Neo-Nazi groups have been on the front lines of the war since its beginning. Residents of Donbass still tell horrific stories of the horrors committed by Ukrainian infantry during the harshest period of the war, between 2014 and 2015. In Lugansk, where I was in the first half of 2022, the most barbaric were the Aidar Battalion. Another organization of neo-Nazi fighters, Aidar – like Azov – received funding from the oligarch Igor Kolomoisky, Zelensky’s main sponsor. Residents of villages in Luhansk will never forget, for example, the shooting of 18 people near the Novosvetlovska church, or the shelling of the church itself, where dozens of people were taking shelter. Soon after the Russian intervention, Zelensky appointed a former commander of the Aidar battalion as the new general administrator of the Odessa oblast.
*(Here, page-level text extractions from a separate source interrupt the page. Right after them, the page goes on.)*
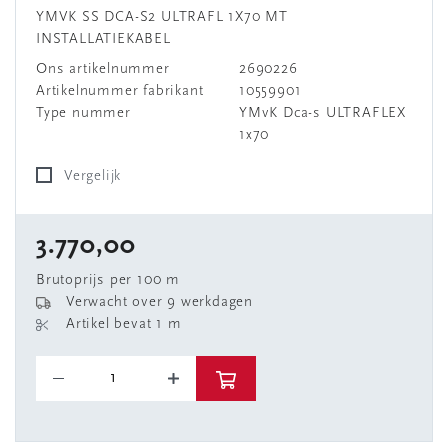
YMVK SS DCA-S2 ULTRAFL 1X70 MT
INSTALLATIEKABEL
Ons artikelnummer
2690226
Artikelnummer fabrikant
10559901
Type nummer
YMvK Dca-s ULTRAFLEX
1x70
Vergelijk
3.770,00
Brutoprijs per 100 m
Verwacht over 9 werkdagen
Artikel bevat 1 m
Just like the front NGOs that paved the way for neo-Nazism to take power in Ukraine, these parties and armed militias were also – and continue to be – funded by the U.S. and the European Union. In 2016, some of the weapons sent by the Pentagon were sent to Azov. In late 2017, U.S. military officers provided field advice to the group. The Azov also received instructors and British grenade launchers from NATO countries shortly after the Russian intervention, as did the Pravy Sektor.
A report by the Institute for European, Russian and Eurasian Studies at George Washington University published in September 2021 indicated that the “Centuria” group, also of neo-Nazi orientation and formed by officers of the Ukrainian army, participated in joint military exercises between France, Germany, Poland, the United Kingdom, Canada and the United States.
Simultaneously with the takeover of state institutions by the fascist far-right, Ukraine has been falling apart economically. This is not only due to the war, but also to the high price paid by Kiev for its informal integration into the European Union: the transfer of public assets to private hands, whether of national oligarchs or foreign businessmen and banks. These are the “reforms” that a subservient government makes to adapt to the will of its guardians.
“Ukraine continues to advance with fundamental reforms to become a member of the EU, while at the same time fighting a war of aggression,” Borrell said in October, when presenting the annual report on the expansion of the European Union. He also said the bloc would “continue to support Ukraine on both fronts.” The European Union has already supplied more than 980,000 rounds of ammunition to Ukraine’s war with Russia, and Borrell has promised to supply a million by the end of the year. Around 15,000 civilians have been killed in Donbass since 2014 thanks to such support.